How to Parse URLs in Python: A Comprehensive Guide with Examples

Last Update: July 09, 2024

Parsing URLs (Uniform Resource Locators) is a common task in web development and data processing. URLs are the addresses that identify resources on the internet, such as web pages, images, and documents. Python provides powerful libraries and tools to easily parse and manipulate URLs, enabling developers to extract specific components and perform various operations on them.

Introduction to URL Parsing

URL parsing involves breaking down a URL into its constituent parts, such as the scheme (e.g., “http”), host (e.g., “www.example.com ”), path (e.g., “/page”), query parameters (e.g., “key=value”), and more. Python provides several libraries to facilitate URL parsing, each with its own set of features and capabilities.

Using the urllib.parse Module

The urllib.parse module is part of the Python standard library and offers functions to parse and manipulate URLs. It provides a comprehensive set of tools for handling URLs.

Example: Parsing a Simple URL

>>> from urllib.parse import urlparse
>>>
>>> url = "https://www.example.com/page?query=value"
>>> parsed_url = urlparse(url)

>>> print("Scheme:", parsed_url.scheme)
Scheme: https

>>> print("Netloc:", parsed_url.netloc)
Netloc: www.example.com

>>> print("Path:", parsed_url.path)
Path: /page

>>> print("Query:", parsed_url.query)
Query: query=value
>>>

Example: Encode Query Parameters with `urllib.parse.quote()` vs `urllib.parse.quote_plus()`

The urllib.parse.quote() and urllib.parse.quote_plus() functions from Python’s standard library are used to percent-encode strings, making them safe to use in URLs. Here’s how they differ:

urllib.parse.quote()

This function is used to percent-encode a string.
It replaces special characters in the string using the %xx escape. For example, a space is replaced with %20.
It’s useful when you need to encode a path segment or the part of a query string before the ?.

urllib.parse.quote_plus()

Similar to quote(), but it replaces space with + signs while quote() replace space with %20.
It replace / with %2F while quote() does not replace /.
This behavior is particularly useful when encoding form data in the query component of a URL, mimicking the behavior of encoding spaces as + in URLs, which is common in the context of form submissions.
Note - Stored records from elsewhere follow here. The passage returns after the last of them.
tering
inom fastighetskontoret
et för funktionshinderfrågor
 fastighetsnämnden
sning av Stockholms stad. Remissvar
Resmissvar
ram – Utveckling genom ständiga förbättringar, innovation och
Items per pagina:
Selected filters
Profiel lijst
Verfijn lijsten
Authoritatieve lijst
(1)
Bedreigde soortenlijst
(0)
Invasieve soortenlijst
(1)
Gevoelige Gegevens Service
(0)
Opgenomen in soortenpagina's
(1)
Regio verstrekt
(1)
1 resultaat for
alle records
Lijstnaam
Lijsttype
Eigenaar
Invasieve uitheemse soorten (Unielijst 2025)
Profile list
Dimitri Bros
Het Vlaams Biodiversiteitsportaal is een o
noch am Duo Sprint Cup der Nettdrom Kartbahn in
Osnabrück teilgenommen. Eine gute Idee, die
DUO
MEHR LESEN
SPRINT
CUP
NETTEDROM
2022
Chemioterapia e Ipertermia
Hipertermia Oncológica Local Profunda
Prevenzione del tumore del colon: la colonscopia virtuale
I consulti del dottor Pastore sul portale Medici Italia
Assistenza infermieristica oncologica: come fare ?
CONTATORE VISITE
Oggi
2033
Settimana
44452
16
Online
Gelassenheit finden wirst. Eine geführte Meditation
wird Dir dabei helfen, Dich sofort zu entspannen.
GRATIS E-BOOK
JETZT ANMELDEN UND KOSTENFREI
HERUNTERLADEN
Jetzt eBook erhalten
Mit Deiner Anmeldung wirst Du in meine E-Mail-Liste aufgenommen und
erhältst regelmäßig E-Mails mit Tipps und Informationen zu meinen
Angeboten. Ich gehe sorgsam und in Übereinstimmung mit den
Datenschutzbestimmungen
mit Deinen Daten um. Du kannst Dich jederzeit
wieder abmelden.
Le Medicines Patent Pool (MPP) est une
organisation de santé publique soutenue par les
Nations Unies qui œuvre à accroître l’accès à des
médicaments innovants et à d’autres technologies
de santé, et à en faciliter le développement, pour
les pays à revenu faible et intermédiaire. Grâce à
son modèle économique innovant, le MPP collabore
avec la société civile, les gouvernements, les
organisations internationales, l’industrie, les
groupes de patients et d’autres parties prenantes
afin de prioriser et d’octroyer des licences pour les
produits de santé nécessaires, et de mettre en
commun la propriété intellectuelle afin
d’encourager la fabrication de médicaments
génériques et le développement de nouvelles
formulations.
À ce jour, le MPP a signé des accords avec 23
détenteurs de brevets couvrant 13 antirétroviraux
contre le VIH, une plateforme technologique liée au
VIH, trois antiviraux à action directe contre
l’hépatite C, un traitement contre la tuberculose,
urllib.parse.quote() vs urllib.parse.quote_plus() examples:

>>> import urllib.parse

>>> urllib.parse.quote("https://example.com/path?foo=bar+abc&a=ABC%20XYZ 123")
'https%3A//example.com/path%3Ffoo%3Dbar%2Babc%26a%3DABC%2520XYZ%20123'

# `safe=''` also replace `/` with `%2F`
>>> urllib.parse.quote("https://example.com/path?foo=bar+abc&a=ABC%20XYZ 123", safe='')
'https%3A%2F%2Fexample.com%2Fpath%3Ffoo%3Dbar%2Babc%26a%3DABC%2520XYZ%20123'

>>> urllib.parse.quote_plus("https://example.com/path?foo=bar+abc&a=ABC%20XYZ 123")
'https%3A%2F%2Fexample.com%2Fpath%3Ffoo%3Dbar%2Babc%26a%3DABC%2520XYZ+123'

>>> url = "https://example.com/path?foo=bar+abc&a=ABC%20XYZ 123"
>>> url = f"https://example.com?url={urllib.parse.quote_plus(url)}"
>>> url
'https://example.com?url=https%3A%2F%2Fexample.com%2Fpath%3Ffoo%3Dbar%2Babc%26a%3DABC%2520XYZ+123'

Example: Extracting Query Parameters

>>> from urllib.parse import parse_qs
>>>
>>> query_string = "key1=value1&key2=value2&key3=value3"
>>> query_params = parse_qs(query_string)
>>>
>>> for key, values in query_params.items():
...     print(key, ":", values)
...
key1 : ['value1']
key2 : ['value2']
key3 : ['value3']

Advanced URL Parsing with the furl Library

The furl library is a powerful and user-friendly option for parsing and manipulating URLs, including handling relative URLs.

pip3 install furl

Example: Handling Relative URLs

>>> from furl import furl
>>>
>>> base_url = "https://www.example.com/page/"
>>> relative_url = "../otherpage"
>>> absolute_url = furl(base_url).join(relative_url)
>>>
>>> print("Absolute URL:", absolute_url.url)
Absolute URL: https://www.example.com/otherpage

Example: Combining and Resolving URLs

>>> from furl import furl
>>>
>>> url1 = "https://www.example.com/page"
>>> url2 = "otherdir/otherpage"
>>> combined_url = furl(url1).join(url2)
>>>
>>> print("Combined URL:", combined_url.url)
Combined URL: https://www.example.com/otherdir/otherpage